**Activity**
Write out exactly, and only, the lines below from the line with "Panel set 2: First" through the line with "Panel set 3: 3.6"; pictures do not belong in the copy.

**Records shown**
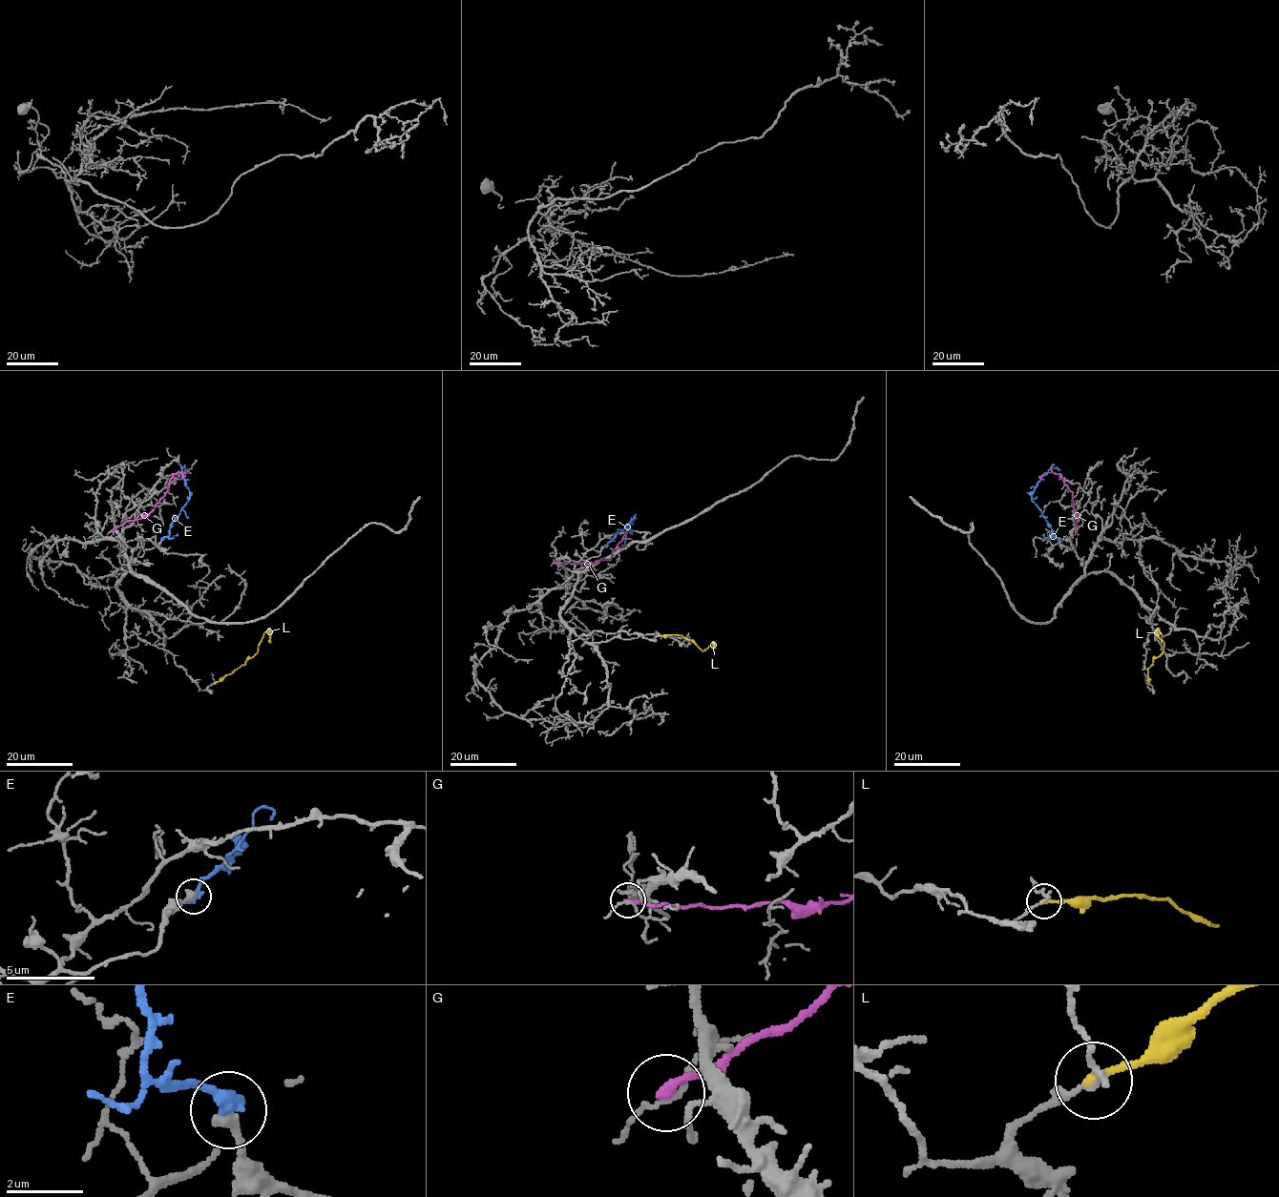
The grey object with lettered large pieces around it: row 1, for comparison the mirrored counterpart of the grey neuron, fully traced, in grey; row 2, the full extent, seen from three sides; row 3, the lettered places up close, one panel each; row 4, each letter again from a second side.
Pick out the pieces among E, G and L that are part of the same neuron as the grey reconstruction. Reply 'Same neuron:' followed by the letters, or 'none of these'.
Same neuron: E

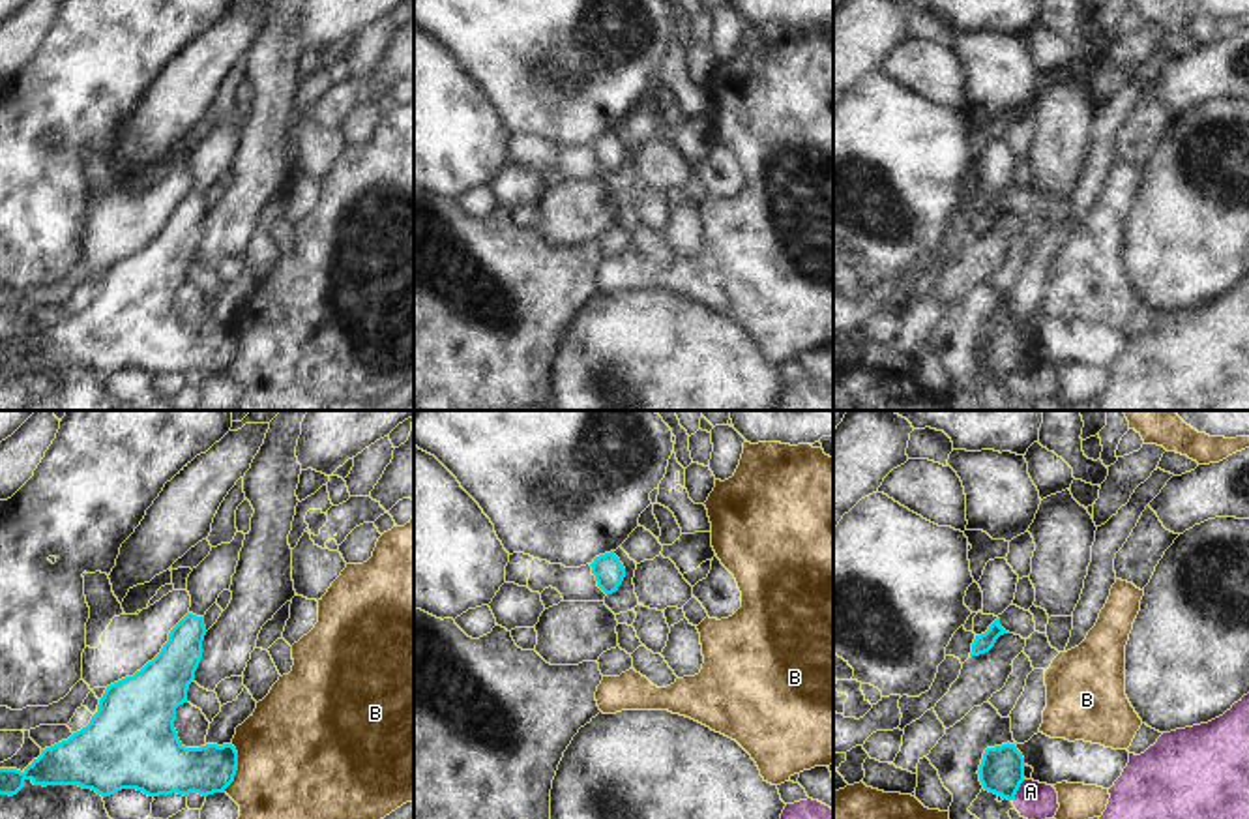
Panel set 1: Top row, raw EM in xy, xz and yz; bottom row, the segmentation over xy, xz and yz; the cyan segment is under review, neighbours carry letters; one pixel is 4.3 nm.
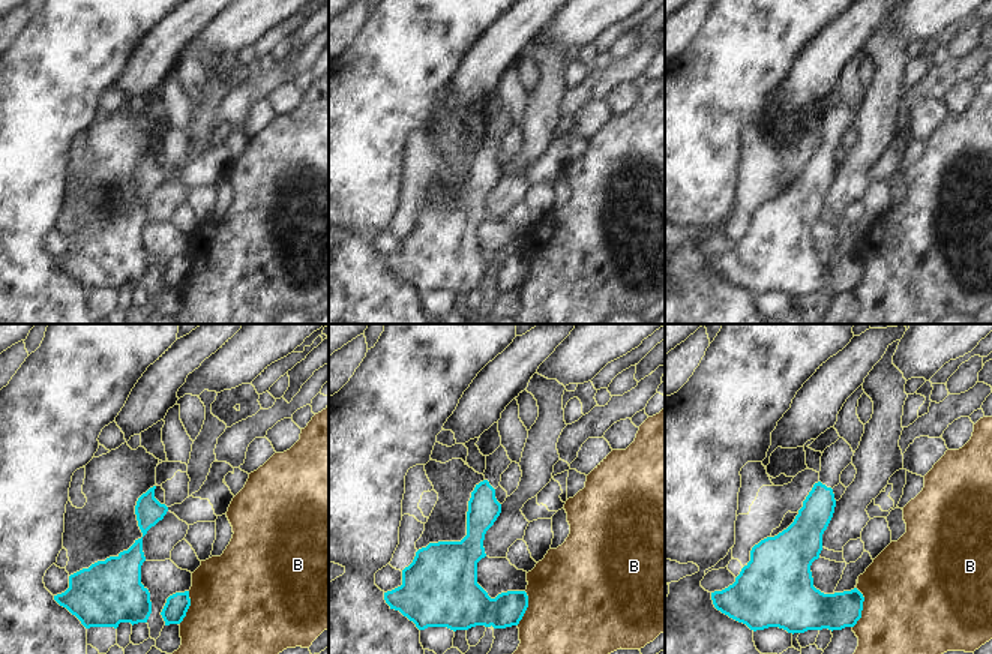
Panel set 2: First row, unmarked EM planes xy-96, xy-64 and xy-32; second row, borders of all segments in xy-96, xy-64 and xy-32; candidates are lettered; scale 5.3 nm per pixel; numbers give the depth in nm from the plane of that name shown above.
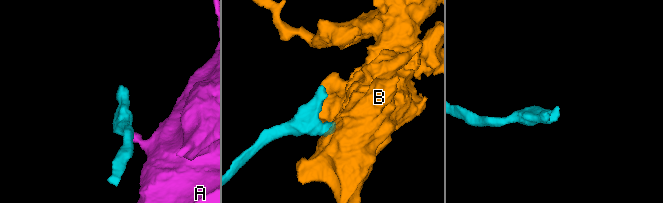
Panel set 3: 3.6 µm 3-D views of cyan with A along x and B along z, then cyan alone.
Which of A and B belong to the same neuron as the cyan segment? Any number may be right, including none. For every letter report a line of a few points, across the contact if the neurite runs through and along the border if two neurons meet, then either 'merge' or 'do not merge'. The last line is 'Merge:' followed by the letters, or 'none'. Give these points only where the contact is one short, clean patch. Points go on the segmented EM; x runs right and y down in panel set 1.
A: line yz (1025, 778), (1012, 801); do not merge
B: line xy (233, 744), (236, 773), (223, 791); do not merge
Merge: none

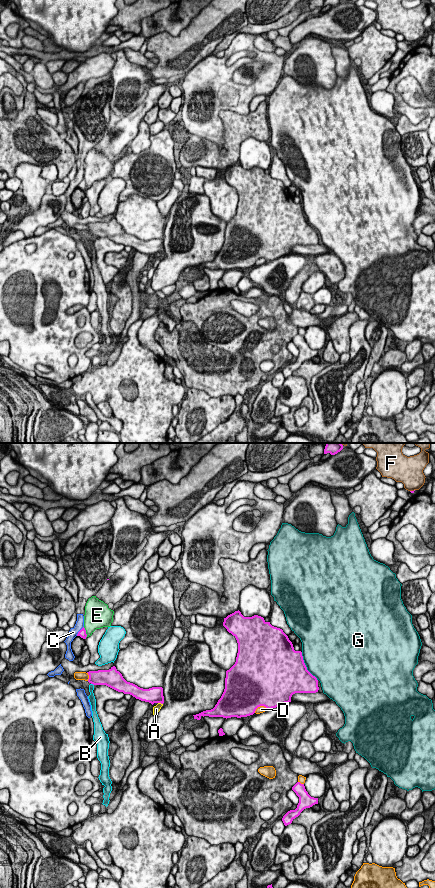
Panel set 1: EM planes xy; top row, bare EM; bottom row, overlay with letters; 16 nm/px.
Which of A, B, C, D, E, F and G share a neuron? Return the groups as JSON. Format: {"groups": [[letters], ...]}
{"groups": [["A"], ["B"], ["C", "F"], ["D"], ["E"], ["G"]]}

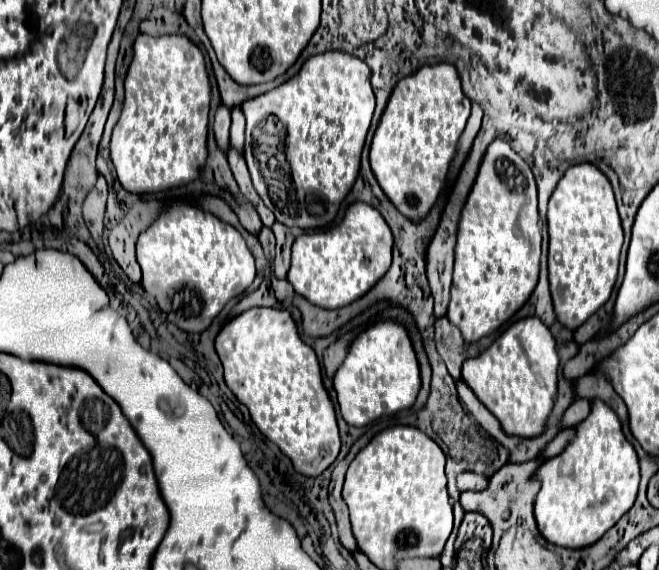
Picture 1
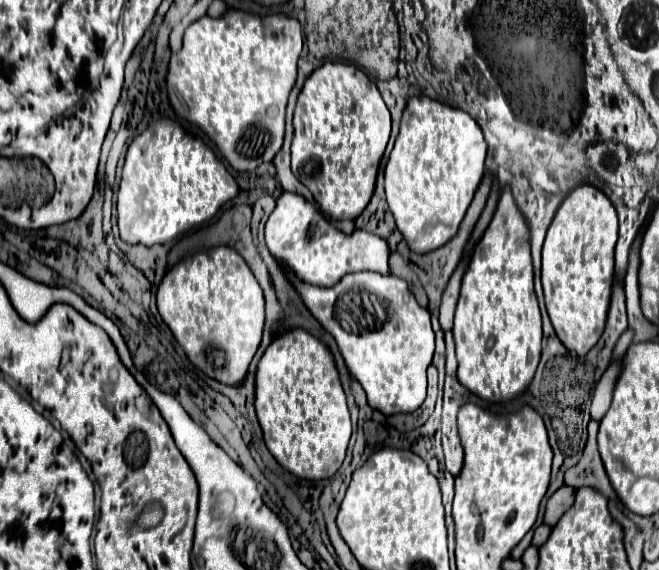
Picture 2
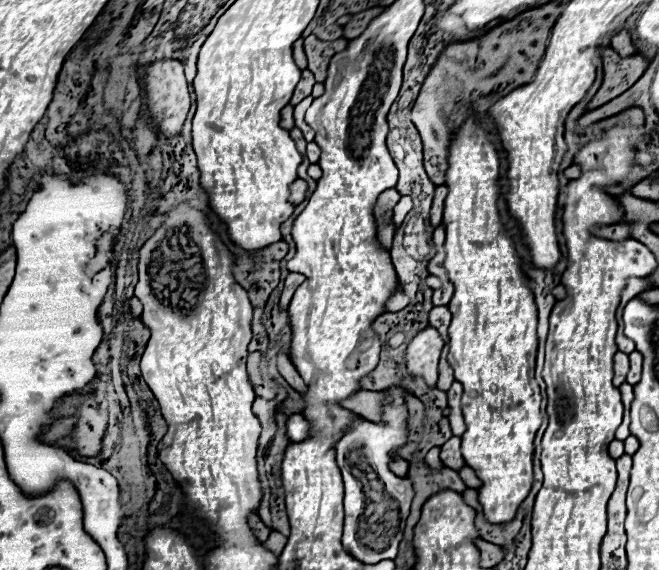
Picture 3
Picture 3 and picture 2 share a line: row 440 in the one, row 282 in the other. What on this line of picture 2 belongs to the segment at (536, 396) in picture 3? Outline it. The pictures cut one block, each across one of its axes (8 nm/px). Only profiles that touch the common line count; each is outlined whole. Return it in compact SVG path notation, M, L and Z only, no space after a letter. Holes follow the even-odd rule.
M506 188L498 200L498 208L492 216L492 222L488 224L484 236L474 248L474 254L470 258L468 270L462 278L462 294L454 316L454 338L456 338L456 356L458 356L458 368L456 376L458 382L468 388L472 394L476 394L482 400L488 402L508 402L530 386L540 354L542 354L542 320L540 320L540 308L538 298L534 292L534 272L532 272L532 256L530 256L530 234L528 224L524 216L520 214L510 190Z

**Solved problem**
Panel set 2: First row, unmarked EM planes xy-96, xy-64 and xy-32; second row, borders of all segments in xy-96, xy-64 and xy-32; candidates are lettered; scale 5.3 nm per pixel; numbers give the depth in nm from the plane of that name shown above.
Panel set 3: 3.6 µm 3-D views of cyan with A along x and B along z, then cyan alone.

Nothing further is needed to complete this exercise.